**What the task asks**
Please recast the records from the line containing "1448, 1122, 1477]" through the line containing "text conn.close() [118, 1040, 1122, 1069]", both included, as a JSON list of strings with one string per line and no blank lines.

**Supplied records**
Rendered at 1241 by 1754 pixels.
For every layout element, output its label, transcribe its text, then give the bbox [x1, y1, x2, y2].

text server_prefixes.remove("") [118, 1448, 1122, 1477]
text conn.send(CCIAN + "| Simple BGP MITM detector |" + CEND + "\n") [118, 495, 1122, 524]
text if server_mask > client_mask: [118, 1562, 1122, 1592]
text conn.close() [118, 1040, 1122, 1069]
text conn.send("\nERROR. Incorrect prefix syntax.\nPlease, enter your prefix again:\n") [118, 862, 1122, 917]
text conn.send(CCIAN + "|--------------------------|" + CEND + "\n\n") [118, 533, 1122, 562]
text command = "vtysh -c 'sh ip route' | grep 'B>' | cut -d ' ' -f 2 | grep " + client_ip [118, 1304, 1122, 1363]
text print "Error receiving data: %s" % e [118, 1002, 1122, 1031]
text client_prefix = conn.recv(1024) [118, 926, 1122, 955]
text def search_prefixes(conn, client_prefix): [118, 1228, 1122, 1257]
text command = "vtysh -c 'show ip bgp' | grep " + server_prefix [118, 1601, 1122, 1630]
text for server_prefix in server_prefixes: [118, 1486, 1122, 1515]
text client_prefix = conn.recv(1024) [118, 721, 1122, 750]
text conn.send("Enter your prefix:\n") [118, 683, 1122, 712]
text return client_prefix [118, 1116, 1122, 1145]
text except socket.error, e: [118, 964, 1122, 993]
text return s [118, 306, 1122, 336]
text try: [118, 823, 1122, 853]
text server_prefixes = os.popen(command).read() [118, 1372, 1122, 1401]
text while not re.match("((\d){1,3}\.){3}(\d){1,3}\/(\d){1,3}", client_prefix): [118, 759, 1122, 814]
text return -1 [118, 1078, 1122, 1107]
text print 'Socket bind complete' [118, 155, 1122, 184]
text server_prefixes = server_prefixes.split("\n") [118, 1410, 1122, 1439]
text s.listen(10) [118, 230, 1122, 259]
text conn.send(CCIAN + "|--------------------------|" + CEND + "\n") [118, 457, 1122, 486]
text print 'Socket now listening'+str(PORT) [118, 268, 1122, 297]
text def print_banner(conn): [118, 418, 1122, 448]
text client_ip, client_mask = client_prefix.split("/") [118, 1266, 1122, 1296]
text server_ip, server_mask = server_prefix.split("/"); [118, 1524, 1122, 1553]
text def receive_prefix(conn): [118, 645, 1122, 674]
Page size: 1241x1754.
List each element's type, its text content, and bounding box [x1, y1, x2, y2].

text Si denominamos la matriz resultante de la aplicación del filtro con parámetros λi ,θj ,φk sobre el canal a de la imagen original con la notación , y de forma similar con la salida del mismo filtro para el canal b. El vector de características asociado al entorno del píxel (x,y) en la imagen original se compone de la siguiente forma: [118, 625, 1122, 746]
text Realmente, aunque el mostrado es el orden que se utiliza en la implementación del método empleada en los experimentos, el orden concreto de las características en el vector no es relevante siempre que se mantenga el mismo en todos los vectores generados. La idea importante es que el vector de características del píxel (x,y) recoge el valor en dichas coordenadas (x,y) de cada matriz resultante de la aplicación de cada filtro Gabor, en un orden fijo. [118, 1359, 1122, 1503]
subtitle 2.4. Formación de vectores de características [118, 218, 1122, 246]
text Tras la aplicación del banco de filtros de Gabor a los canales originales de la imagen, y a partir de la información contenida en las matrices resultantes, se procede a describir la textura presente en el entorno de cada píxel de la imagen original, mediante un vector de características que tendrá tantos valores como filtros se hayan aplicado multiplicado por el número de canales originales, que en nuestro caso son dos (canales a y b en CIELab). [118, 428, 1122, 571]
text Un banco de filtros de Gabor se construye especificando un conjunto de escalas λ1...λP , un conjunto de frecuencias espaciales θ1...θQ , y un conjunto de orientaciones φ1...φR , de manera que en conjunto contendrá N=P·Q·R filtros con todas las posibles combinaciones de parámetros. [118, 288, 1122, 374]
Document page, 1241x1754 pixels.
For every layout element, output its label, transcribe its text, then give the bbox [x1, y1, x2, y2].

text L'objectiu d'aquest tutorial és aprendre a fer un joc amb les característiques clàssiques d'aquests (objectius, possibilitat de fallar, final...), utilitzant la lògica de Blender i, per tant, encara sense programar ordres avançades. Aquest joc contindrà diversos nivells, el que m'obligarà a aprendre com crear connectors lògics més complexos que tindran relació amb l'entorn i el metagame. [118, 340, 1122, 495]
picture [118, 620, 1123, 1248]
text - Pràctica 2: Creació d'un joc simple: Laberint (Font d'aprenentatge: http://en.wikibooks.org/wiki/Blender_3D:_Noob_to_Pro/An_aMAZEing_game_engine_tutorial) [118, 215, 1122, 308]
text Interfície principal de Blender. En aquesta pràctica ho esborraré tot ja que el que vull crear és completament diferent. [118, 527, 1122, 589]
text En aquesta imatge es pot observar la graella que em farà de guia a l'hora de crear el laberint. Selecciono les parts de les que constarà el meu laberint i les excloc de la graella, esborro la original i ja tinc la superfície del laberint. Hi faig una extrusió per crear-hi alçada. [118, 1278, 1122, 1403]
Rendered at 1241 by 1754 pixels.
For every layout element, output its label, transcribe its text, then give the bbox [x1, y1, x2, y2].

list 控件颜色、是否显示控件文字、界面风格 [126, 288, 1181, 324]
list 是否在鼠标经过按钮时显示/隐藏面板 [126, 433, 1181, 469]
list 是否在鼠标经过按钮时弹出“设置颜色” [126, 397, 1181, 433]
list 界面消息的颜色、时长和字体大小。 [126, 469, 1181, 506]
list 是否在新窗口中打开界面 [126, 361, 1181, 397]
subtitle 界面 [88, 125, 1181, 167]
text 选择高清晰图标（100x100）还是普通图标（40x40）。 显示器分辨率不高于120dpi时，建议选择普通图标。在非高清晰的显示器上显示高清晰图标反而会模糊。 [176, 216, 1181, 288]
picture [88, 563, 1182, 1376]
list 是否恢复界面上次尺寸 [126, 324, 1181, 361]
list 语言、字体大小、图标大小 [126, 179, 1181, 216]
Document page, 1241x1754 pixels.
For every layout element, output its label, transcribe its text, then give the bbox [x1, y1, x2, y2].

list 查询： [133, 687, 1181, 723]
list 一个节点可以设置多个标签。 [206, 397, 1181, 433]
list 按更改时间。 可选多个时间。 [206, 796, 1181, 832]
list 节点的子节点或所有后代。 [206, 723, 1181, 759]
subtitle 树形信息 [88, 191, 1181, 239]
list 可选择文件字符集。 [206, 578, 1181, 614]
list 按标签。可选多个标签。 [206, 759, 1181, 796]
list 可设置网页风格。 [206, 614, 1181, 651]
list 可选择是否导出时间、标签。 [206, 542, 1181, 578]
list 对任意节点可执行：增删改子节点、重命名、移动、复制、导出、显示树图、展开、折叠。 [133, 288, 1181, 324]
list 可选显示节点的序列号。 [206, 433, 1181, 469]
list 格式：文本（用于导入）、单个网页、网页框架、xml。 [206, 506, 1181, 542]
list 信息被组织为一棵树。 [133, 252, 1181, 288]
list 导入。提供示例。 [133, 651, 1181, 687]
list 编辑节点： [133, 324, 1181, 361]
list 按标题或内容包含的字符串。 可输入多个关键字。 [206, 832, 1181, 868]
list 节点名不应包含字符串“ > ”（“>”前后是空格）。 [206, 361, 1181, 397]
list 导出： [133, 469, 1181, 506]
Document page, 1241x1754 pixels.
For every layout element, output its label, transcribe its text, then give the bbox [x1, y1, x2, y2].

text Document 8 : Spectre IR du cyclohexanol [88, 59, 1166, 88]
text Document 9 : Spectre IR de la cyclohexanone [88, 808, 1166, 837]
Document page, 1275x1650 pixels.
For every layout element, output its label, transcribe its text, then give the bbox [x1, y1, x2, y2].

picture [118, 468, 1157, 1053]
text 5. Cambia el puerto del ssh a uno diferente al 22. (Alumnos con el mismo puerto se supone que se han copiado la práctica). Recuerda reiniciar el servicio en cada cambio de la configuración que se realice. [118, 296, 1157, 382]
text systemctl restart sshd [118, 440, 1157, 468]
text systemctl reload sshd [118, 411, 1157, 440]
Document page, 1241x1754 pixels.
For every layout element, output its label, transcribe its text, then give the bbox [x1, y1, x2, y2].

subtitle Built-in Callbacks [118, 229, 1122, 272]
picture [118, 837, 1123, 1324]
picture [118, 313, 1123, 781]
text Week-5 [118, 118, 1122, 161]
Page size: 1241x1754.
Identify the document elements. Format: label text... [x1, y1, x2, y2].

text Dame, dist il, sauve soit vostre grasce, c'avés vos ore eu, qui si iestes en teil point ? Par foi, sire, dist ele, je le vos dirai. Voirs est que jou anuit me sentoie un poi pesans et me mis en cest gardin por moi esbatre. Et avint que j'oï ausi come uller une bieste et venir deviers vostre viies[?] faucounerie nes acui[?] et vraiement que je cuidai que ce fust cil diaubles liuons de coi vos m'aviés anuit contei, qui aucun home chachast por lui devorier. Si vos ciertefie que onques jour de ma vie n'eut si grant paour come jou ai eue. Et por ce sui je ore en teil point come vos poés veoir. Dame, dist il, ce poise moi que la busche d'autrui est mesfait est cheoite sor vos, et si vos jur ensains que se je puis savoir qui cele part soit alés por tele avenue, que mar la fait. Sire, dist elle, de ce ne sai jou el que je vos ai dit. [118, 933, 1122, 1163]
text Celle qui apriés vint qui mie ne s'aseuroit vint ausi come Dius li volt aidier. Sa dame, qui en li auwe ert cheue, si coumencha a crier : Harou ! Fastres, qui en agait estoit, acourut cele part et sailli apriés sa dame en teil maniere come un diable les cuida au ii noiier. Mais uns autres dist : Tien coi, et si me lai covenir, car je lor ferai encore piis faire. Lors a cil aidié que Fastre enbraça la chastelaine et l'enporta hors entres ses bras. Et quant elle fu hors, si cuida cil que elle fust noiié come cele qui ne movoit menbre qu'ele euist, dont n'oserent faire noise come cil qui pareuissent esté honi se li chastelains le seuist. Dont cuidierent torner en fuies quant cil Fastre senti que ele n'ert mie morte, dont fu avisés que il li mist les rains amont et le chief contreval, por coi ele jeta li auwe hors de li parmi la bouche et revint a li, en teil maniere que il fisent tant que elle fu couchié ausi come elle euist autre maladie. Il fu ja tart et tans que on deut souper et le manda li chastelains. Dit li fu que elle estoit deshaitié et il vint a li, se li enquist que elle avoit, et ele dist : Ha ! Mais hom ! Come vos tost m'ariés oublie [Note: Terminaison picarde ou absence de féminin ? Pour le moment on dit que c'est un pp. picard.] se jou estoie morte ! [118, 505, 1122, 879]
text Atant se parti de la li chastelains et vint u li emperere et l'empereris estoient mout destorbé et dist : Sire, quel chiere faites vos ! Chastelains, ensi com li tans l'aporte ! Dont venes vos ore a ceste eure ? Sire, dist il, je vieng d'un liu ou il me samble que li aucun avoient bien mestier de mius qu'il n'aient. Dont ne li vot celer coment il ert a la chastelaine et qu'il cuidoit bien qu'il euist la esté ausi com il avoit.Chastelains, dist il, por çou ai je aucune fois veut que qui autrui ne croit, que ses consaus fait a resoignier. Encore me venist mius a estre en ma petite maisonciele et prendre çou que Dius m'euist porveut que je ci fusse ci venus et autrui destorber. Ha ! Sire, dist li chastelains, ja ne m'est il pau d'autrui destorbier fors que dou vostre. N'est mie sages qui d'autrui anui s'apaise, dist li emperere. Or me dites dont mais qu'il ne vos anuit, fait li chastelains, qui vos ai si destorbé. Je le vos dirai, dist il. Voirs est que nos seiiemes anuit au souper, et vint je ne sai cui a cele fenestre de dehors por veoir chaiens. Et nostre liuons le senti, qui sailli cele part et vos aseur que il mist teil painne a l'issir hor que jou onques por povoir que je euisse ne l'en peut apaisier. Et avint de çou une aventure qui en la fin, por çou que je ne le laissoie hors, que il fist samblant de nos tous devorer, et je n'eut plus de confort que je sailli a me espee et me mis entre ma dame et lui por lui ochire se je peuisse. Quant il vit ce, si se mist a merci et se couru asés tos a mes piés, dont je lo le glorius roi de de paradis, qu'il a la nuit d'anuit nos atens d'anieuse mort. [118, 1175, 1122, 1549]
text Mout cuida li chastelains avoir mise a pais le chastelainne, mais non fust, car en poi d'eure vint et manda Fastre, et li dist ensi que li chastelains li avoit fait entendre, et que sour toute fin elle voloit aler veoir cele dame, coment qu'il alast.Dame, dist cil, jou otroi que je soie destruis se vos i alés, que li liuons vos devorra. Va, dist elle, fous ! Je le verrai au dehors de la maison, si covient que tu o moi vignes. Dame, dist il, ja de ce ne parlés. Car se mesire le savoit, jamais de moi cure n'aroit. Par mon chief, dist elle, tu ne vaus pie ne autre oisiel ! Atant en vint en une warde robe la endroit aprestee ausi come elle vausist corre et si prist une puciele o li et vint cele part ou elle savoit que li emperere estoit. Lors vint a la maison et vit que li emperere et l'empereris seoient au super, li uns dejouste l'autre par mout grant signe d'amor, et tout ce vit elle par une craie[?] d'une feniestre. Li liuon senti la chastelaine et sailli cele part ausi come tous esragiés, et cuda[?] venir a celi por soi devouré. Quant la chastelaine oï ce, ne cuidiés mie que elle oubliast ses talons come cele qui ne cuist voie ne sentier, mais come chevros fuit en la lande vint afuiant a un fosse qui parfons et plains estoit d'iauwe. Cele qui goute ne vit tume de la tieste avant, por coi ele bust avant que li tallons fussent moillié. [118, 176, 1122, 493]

**Written solution**
[
  "text server_prefixes.remove(\"\") [118, 1448, 1122, 1477]",
  "text conn.send(CCIAN + \"| Simple BGP MITM detector |\" + CEND + \"\\n\") [118, 495, 1122, 524]",
  "text if server_mask > client_mask: [118, 1562, 1122, 1592]",
  "text conn.close() [118, 1040, 1122, 1069]"
]